A false dilemma advert for the Brexit campaign, presumably targeted geographically or by origin of the individual viewing it. Note the £350 million figure again, ‘spent’ in hundreds of different ways during the campaign depending on the advert recipient.

While we have yet to know in what way the impacts of Brexit will play out for our families and communities, we do know that the methods of campaigning deployed with such devastating impact during the Brexit referendum are likely to be refined and re-deployed in future elections and referendum campaigns.

So what does that mean for us here in Wales?

 

The threat to Wales

At the moment any existential threat to Wales’ democracy seems fanciful. The increasing powers of the Senedd have been endorsed in consecutive referenda.

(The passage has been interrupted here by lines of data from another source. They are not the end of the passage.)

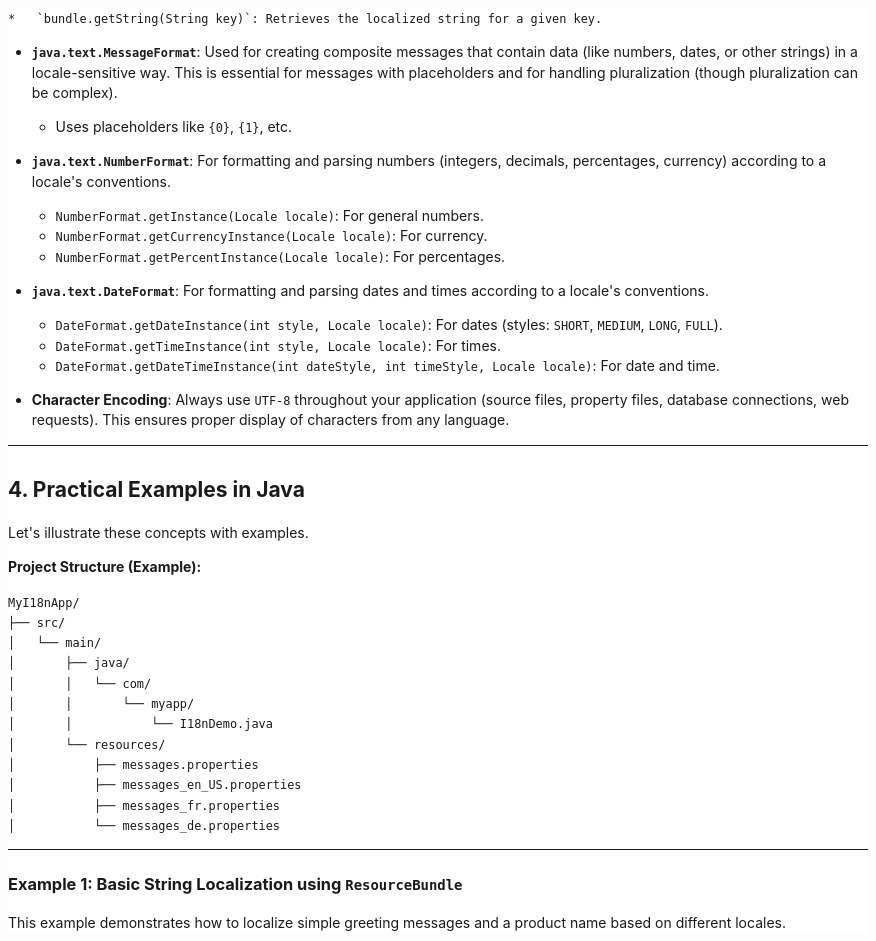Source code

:     *   `bundle.getString(String key)`: Retrieves the localized string for a given key.

*   **`java.text.MessageFormat`**: Used for creating composite messages that contain data (like numbers, dates, or other strings) in a locale-sensitive way. This is essential for messages with placeholders and for handling pluralization (though pluralization can be complex).
    *   Uses placeholders like `{0}`, `{1}`, etc.

*   **`java.text.NumberFormat`**: For formatting and parsing numbers (integers, decimals, percentages, currency) according to a locale's conventions.
    *   `NumberFormat.getInstance(Locale locale)`: For general numbers.
    *   `NumberFormat.getCurrencyInstance(Locale locale)`: For currency.
    *   `NumberFormat.getPercentInstance(Locale locale)`: For percentages.

*   **`java.text.DateFormat`**: For formatting and parsing dates and times according to a locale's conventions.
    *   `DateFormat.getDateInstance(int style, Locale locale)`: For dates (styles: `SHORT`, `MEDIUM`, `LONG`, `FULL`).
    *   `DateFormat.getTimeInstance(int style, Locale locale)`: For times.
    *   `DateFormat.getDateTimeInstance(int dateStyle, int timeStyle, Locale locale)`: For date and time.

*   **Character Encoding**: Always use `UTF-8` throughout your application (source files, property files, database connections, web requests). This ensures proper display of characters from any language.

---

## 4. Practical Examples in Java

Let's illustrate these concepts with examples.

**Project Structure (Example):**

```
MyI18nApp/
├── src/
│   └── main/
│       ├── java/
│       │   └── com/
│       │       └── myapp/
│       │           └── I18nDemo.java
│       └── resources/
│           ├── messages.properties
│           ├── messages_en_US.properties
│           ├── messages_fr.properties
│           └── messages_de.properties
```

---

### Example 1: Basic String Localization using `ResourceBundle`

This example demonstrates how to localize simple greeting messages and a product name based on different locales.
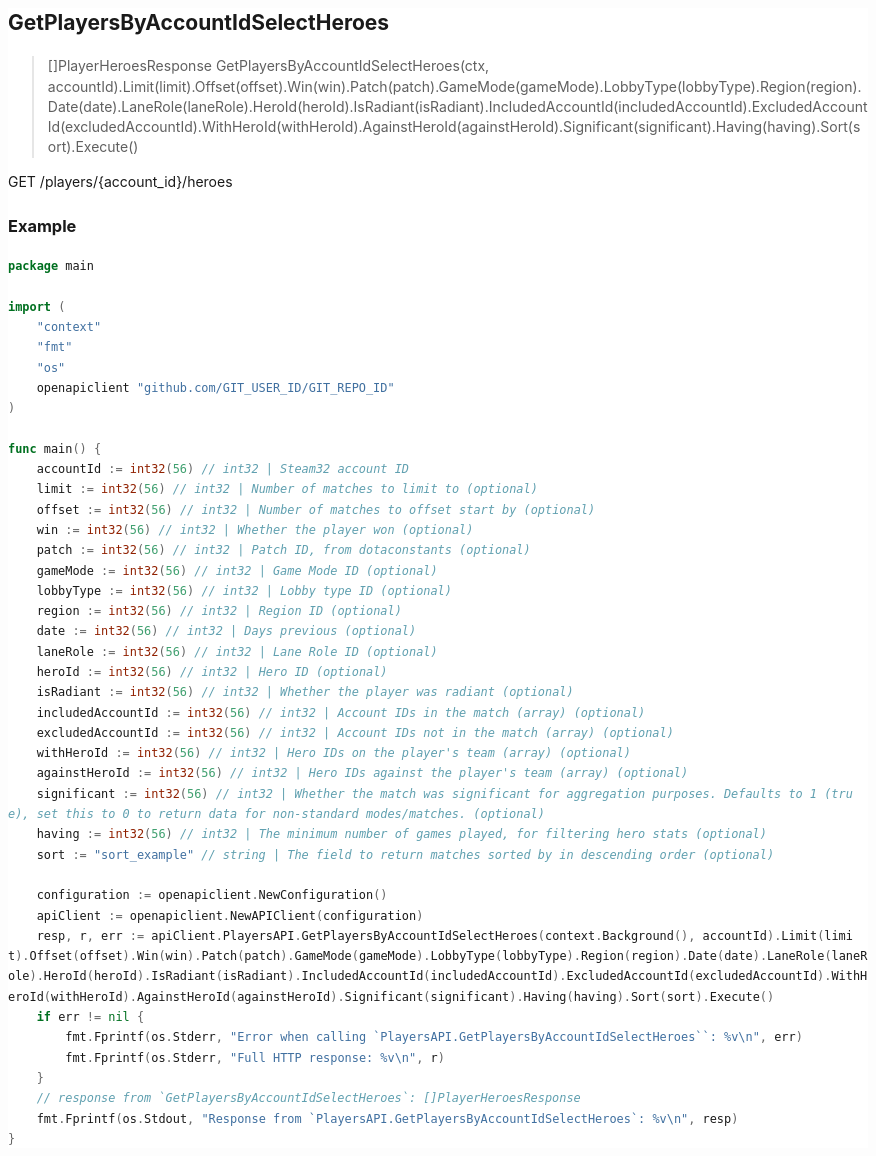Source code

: 
## GetPlayersByAccountIdSelectHeroes

> []PlayerHeroesResponse GetPlayersByAccountIdSelectHeroes(ctx, accountId).Limit(limit).Offset(offset).Win(win).Patch(patch).GameMode(gameMode).LobbyType(lobbyType).Region(region).Date(date).LaneRole(laneRole).HeroId(heroId).IsRadiant(isRadiant).IncludedAccountId(includedAccountId).ExcludedAccountId(excludedAccountId).WithHeroId(withHeroId).AgainstHeroId(againstHeroId).Significant(significant).Having(having).Sort(sort).Execute()

GET /players/{account_id}/heroes



### Example

```go
package main

import (
	"context"
	"fmt"
	"os"
	openapiclient "github.com/GIT_USER_ID/GIT_REPO_ID"
)

func main() {
	accountId := int32(56) // int32 | Steam32 account ID
	limit := int32(56) // int32 | Number of matches to limit to (optional)
	offset := int32(56) // int32 | Number of matches to offset start by (optional)
	win := int32(56) // int32 | Whether the player won (optional)
	patch := int32(56) // int32 | Patch ID, from dotaconstants (optional)
	gameMode := int32(56) // int32 | Game Mode ID (optional)
	lobbyType := int32(56) // int32 | Lobby type ID (optional)
	region := int32(56) // int32 | Region ID (optional)
	date := int32(56) // int32 | Days previous (optional)
	laneRole := int32(56) // int32 | Lane Role ID (optional)
	heroId := int32(56) // int32 | Hero ID (optional)
	isRadiant := int32(56) // int32 | Whether the player was radiant (optional)
	includedAccountId := int32(56) // int32 | Account IDs in the match (array) (optional)
	excludedAccountId := int32(56) // int32 | Account IDs not in the match (array) (optional)
	withHeroId := int32(56) // int32 | Hero IDs on the player's team (array) (optional)
	againstHeroId := int32(56) // int32 | Hero IDs against the player's team (array) (optional)
	significant := int32(56) // int32 | Whether the match was significant for aggregation purposes. Defaults to 1 (true), set this to 0 to return data for non-standard modes/matches. (optional)
	having := int32(56) // int32 | The minimum number of games played, for filtering hero stats (optional)
	sort := "sort_example" // string | The field to return matches sorted by in descending order (optional)

	configuration := openapiclient.NewConfiguration()
	apiClient := openapiclient.NewAPIClient(configuration)
	resp, r, err := apiClient.PlayersAPI.GetPlayersByAccountIdSelectHeroes(context.Background(), accountId).Limit(limit).Offset(offset).Win(win).Patch(patch).GameMode(gameMode).LobbyType(lobbyType).Region(region).Date(date).LaneRole(laneRole).HeroId(heroId).IsRadiant(isRadiant).IncludedAccountId(includedAccountId).ExcludedAccountId(excludedAccountId).WithHeroId(withHeroId).AgainstHeroId(againstHeroId).Significant(significant).Having(having).Sort(sort).Execute()
	if err != nil {
		fmt.Fprintf(os.Stderr, "Error when calling `PlayersAPI.GetPlayersByAccountIdSelectHeroes``: %v\n", err)
		fmt.Fprintf(os.Stderr, "Full HTTP response: %v\n", r)
	}
	// response from `GetPlayersByAccountIdSelectHeroes`: []PlayerHeroesResponse
	fmt.Fprintf(os.Stdout, "Response from `PlayersAPI.GetPlayersByAccountIdSelectHeroes`: %v\n", resp)
}
```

Public levels of confidence in our legislative body are extremely high compared with attitudes towards Westminster, an attitude which has been bolstered by a visible difference in how the rules governing behaviour during the coronavirus outbreak were implemented in Wales compared to England.

However, those of us who are strong supporters of a powerful and independent Senedd would do well to consider what could happen if and when the attention of the masters of manipulation social media turn to elections in Wales.

Should they wish to create or support a campaign to dismantle the Senedd, can any of us assert with confidence that our institutions are invulnerable? Could a package of misinformation, targeted to trigger the innermost hopes or fears of millions of users of social media in Wales, result in the activating of large swathes of our hitherto non-voting population agreeing with messages such as:

  • “Better funding Welsh schools or an expensive talking shop (referring to the Senedd)”?
  • “More nurses in Wales’ hospitals or an expensive talking shop”?
  • “A strong Welsh culture and language or an expensive talking shop”?
  • “A new transport system or an expensive talking shop”?

(It will be interesting to see how the Conservative party’s Welsh branch, supported with digital marketing expertise from party headquarters honed during the 2019 General Election, performs in the 2021 Senedd elections.

My hunch is that they will considerably overperform against current polling, and that the change will happen in the month or two prior to the vote, concomitant with a digital campaign.)

In other words, the conditions are potentially ripe for individuals or organisations wishing to turn back the devolutionary clock in Wales.

The solution?

A threat this complex, well-resourced and intangible is not easy to manage. With little prospect of protection for our elections – and the way that campaigns are managed – from a UK Government which is demonstrably dismissive of devolved institutions, the answer will lie within Wales itself, and will require a strategic and long-term approach, coincidentally the sort of approach mandated by the Act for the Well-being of Future Generations.

Very briefly, some elements of defence against the current dominance of social media by corporate giants might be:

  • Education; this needs to start early – ideally before children have become comfortable with the idea of ‘sharing’ their personal data without an understanding of the value of that data, and of the potential consequences from so doing. However the education needs to go far beyond schools, and into civil society. Agents of education will be needed in many different spheres of public life.
  • Promotion of platforms which provide similar functionality but which respect privacy and data, and do not allow advertising or the sale of user data. There is an ethical, open source alternative to many existing social media platforms, and good resources describing how to subscribe to them (such as software)
  • The adoption of ethical alternative platforms by the institutions of Welsh Government and governance, in order to demonstrate their understanding of the issues surrounding existing structures, and to visibly support the fledgling open source platforms with the gravitas of their institutions

Unless the users of corporate social media platforms vote with their feet and start really ‘taking back control’, we will end up feeding the digital corporations with the revenue and data which enables them to exert almost unrestricted power and influence over our democratic processes.

And, ultimately, over our democratic institutions themselves.